Actor and Alien
Actor Grant Mitchell, a reliable if low-wattage character thesp in numerous Warner Brothers productions, particularly of the pre-code era, his grumpy paternalistic demeanour could be pointed at a wide variety of roles —
PREDATOR, a 1987 action movie with a vagina dentata alien in it.
The first distracting thing about Grant Mitchell is that he shares a name with a character in Eastenders. See also 1940s makeup artist Guy Pearce who always makes us think of the modern film star (and especially his lousy makeup in PROMETHEUS) and Universal music arranger Frank Skinner, who reminds Brits, rather against their will, of a comedian of the same name.
The second distracting thing about Grant Mitchell is that he looks a bit like a bulldog’s skull looking out of a potato.
The third distracting thing about Grant Mitchell is his resemblance to the Predator, although fortunately without the sexual overtones.

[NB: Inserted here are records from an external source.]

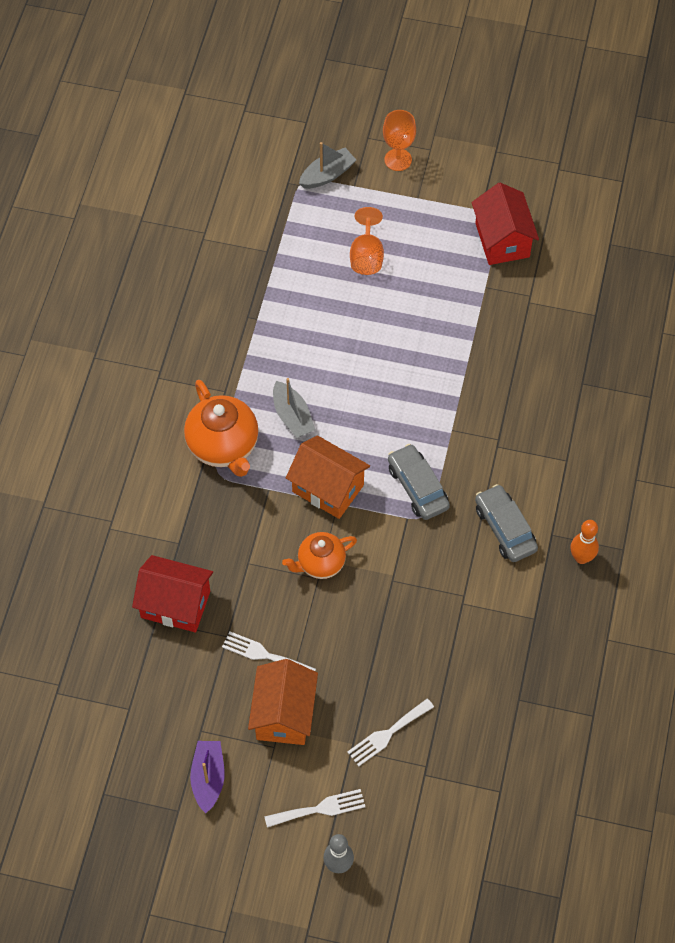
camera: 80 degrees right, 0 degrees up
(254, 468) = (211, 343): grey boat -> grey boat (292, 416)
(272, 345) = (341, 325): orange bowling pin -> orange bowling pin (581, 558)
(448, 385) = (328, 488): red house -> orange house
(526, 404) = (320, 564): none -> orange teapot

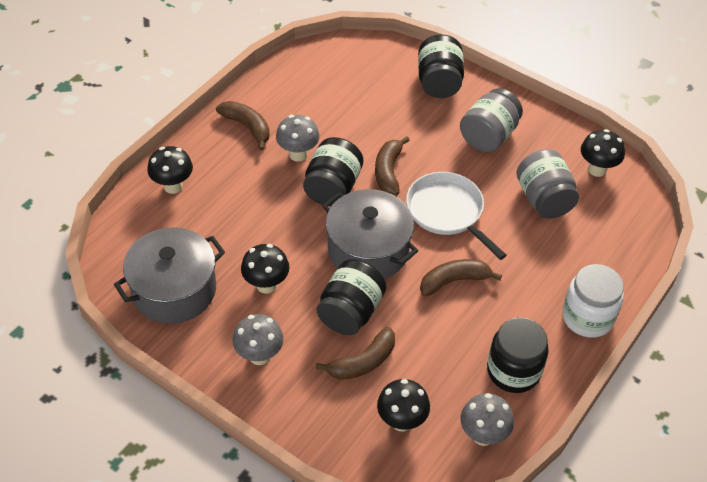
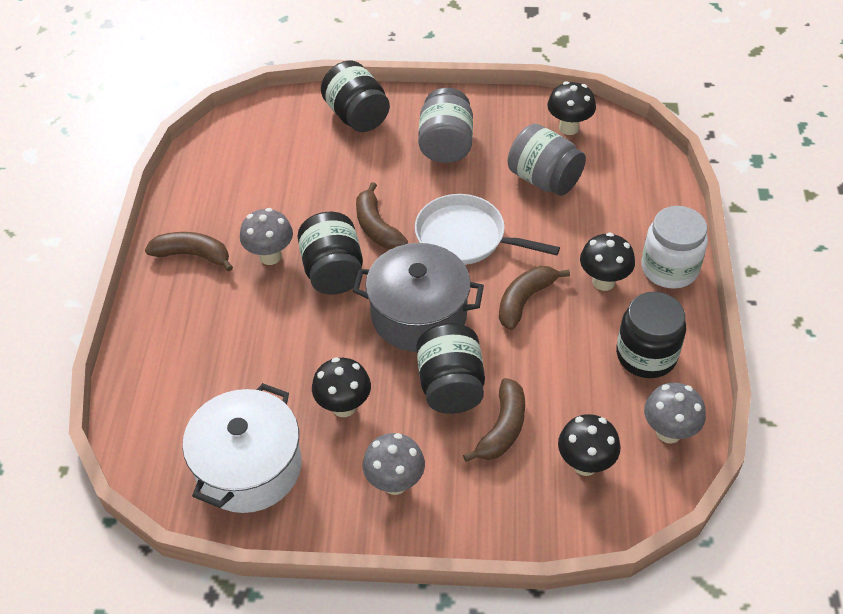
camera: 30 degrees left, 0 degrees up
(173, 186) = (159, 358): black mushroom -> black mushroom (603, 281)
(174, 290) = (249, 467): grey pot -> white pot

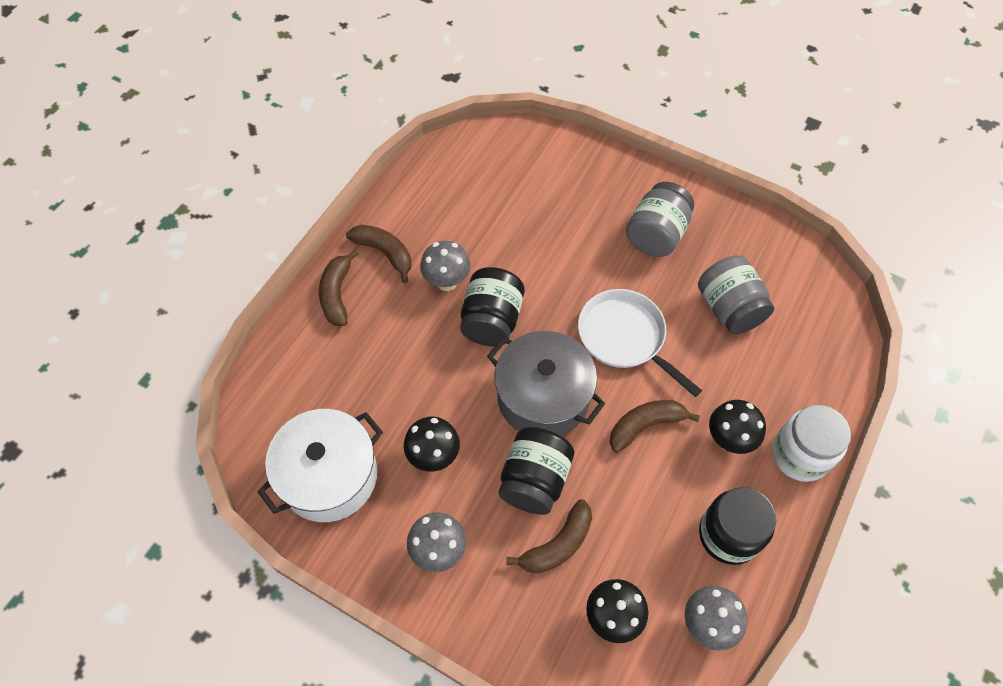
camera: 25 degrees right, 10 degrees up
(357, 116) = (591, 173): black jar -> none
(376, 227) = (551, 293): brown banana -> brown banana (337, 294)
(569, 128) = (781, 264): black mushroom -> none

PREDATOR really is all about male sexual anxiety. It may be that the monster design was simply supposed to be upsetting, without any deeper psychological intent, deploying what Camille Paglia calls “displacement upwards” (she was talking about Bardot’s full sensual lips). Putting something in the wrong place can make it disturbing. But I think we’re entitled to read meaning into the decision to make the monster a castrating, fang-filled vulva. Especially with the largely male, largely musclebound cast, the sexist banter and the right-wing slant (we have to assume Arnie and his gang are Black Ops, working to overthrow a legally elected government, because that’s what secret American task forces have always done, and especially under Reagan). If it were a slightly better film, it would also be possible to appreciate the monster’s point of view more. It could play like FIRST BLOOD. As it is, I don’t sympathise with Arnie and company at all. The monster is outnumbered and on a foreign planet — sure, he chose to be there, but one has to respect his courage.
I guess if there were an early ’30s Warner version of PREDATOR, Grant Mitchell could play the monster (using a primitive version of motion capture, where the actors eyebrows are attached to a large puppet by lengths of dowling). Eugene Pallette as Arnie.